Version difference data:

────────────────────────────────────────

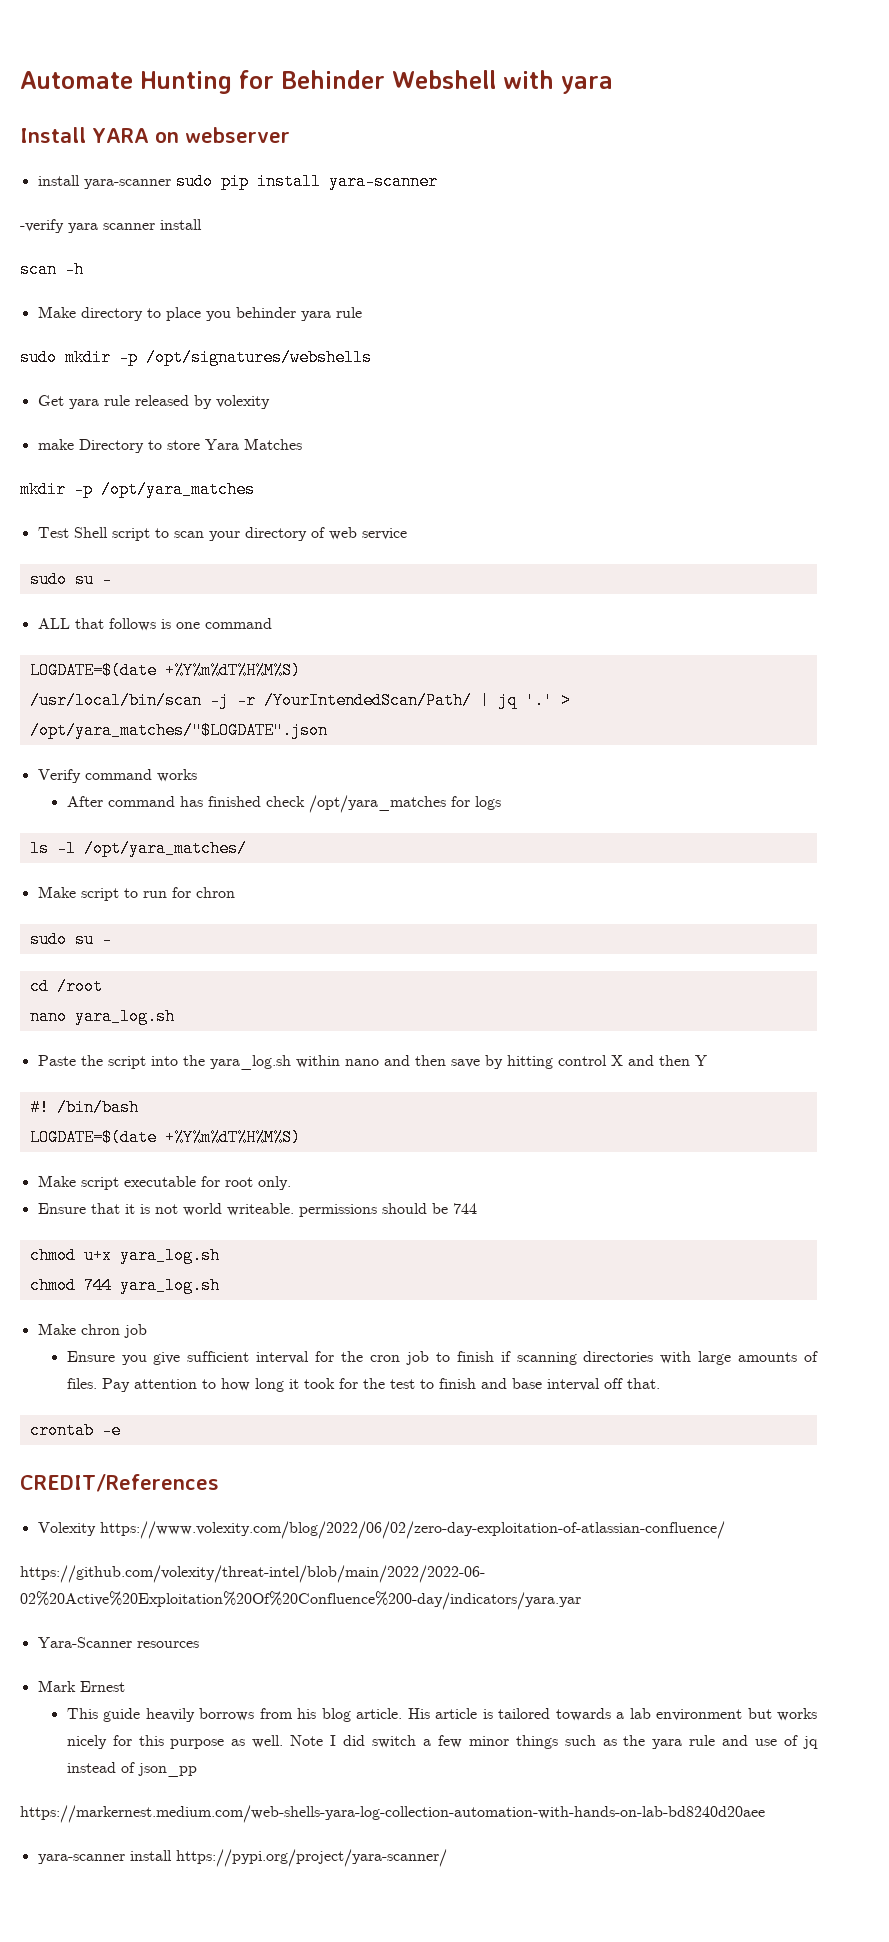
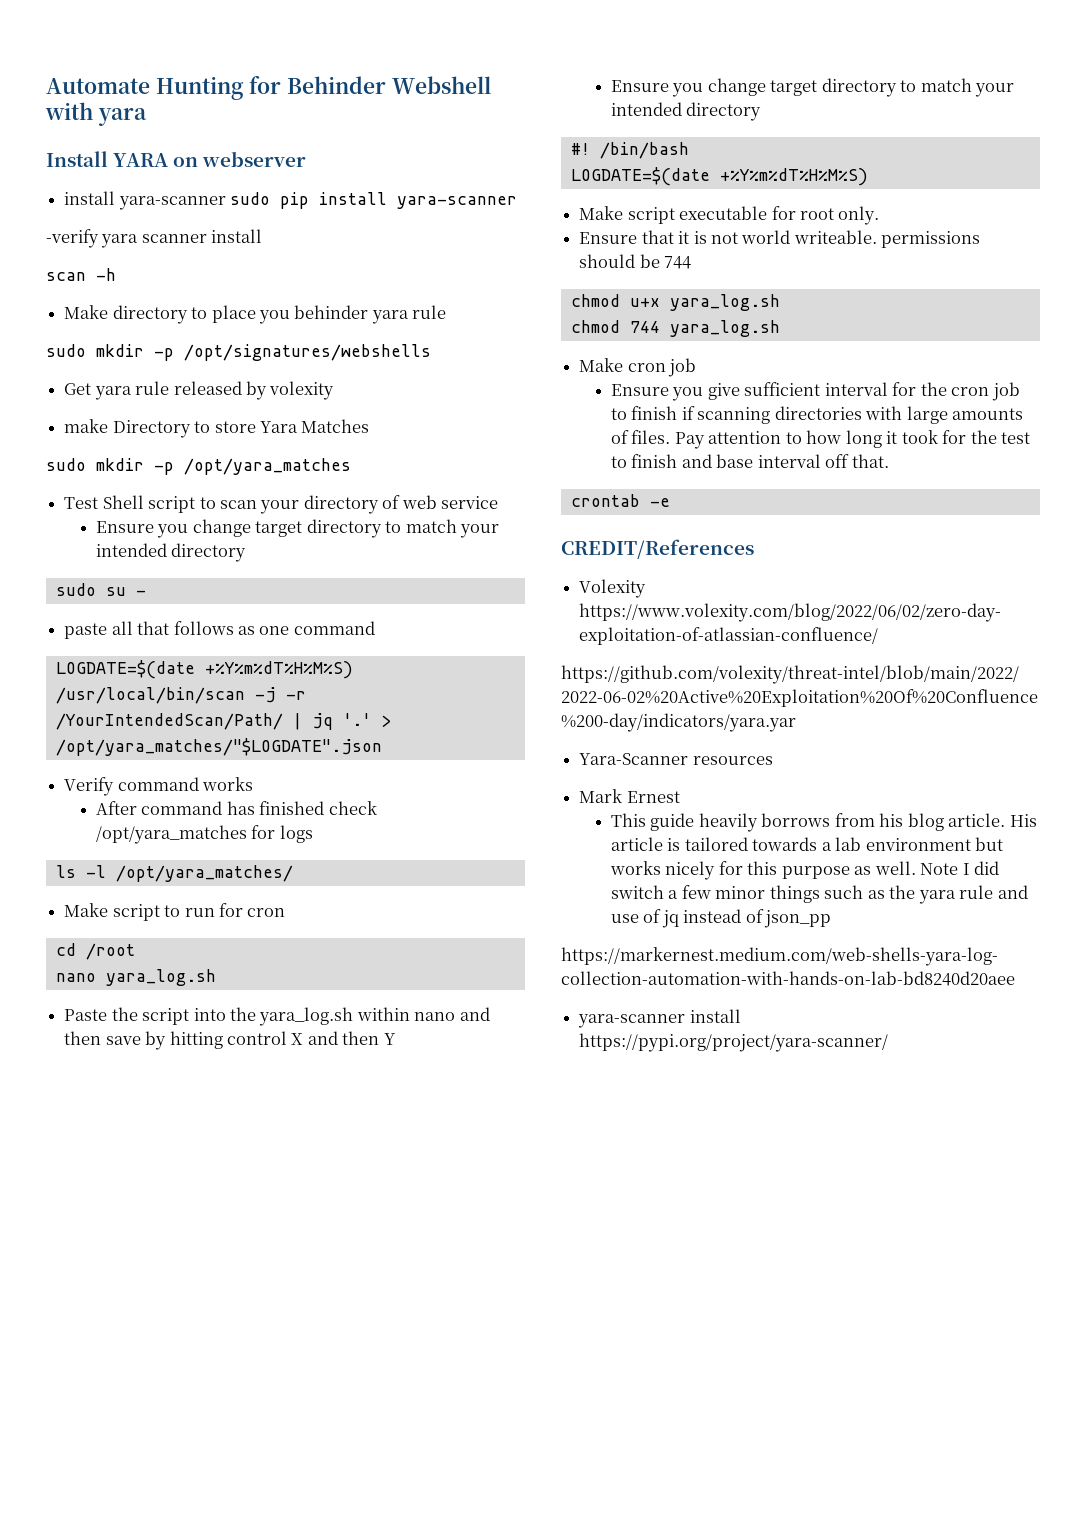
(302, 444) none -> [46,458,86,471] sudo
[29,571,112,588] [37,618,70,629] // sudo su - // ALL -> [96,519,500,538] [96,543,247,562] [55,583,146,596] [64,621,133,639] // Ensure you change target directory to match your intended directory // sudo su - // paste all
[160,619,171,629] is -> [237,626,255,635] as
[195,887,235,898] [29,931,112,948] chron // sudo su - -> [247,908,286,917] cron
(707, 1060) none -> [611,78,1015,97] [611,102,762,121] // Ensure you change target directory to match your intended directory
[80,1324,120,1335] chron -> [627,363,666,372] cron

────────────────────────────────────────

- [What you will do] From the first line to the last, set down the records word for word and drop the images.

- [Task output]
(302, 444) none -> [46,458,86,471] sudo
[29,571,112,588] [37,618,70,629] // sudo su - // ALL -> [96,519,500,538] [96,543,247,562] [55,583,146,596] [64,621,133,639] // Ensure you change target directory to match your intended directory // sudo su - // paste all
[160,619,171,629] is -> [237,626,255,635] as
[195,887,235,898] [29,931,112,948] chron // sudo su - -> [247,908,286,917] cron
(707, 1060) none -> [611,78,1015,97] [611,102,762,121] // Ensure you change target directory to match your intended directory
[80,1324,120,1335] chron -> [627,363,666,372] cron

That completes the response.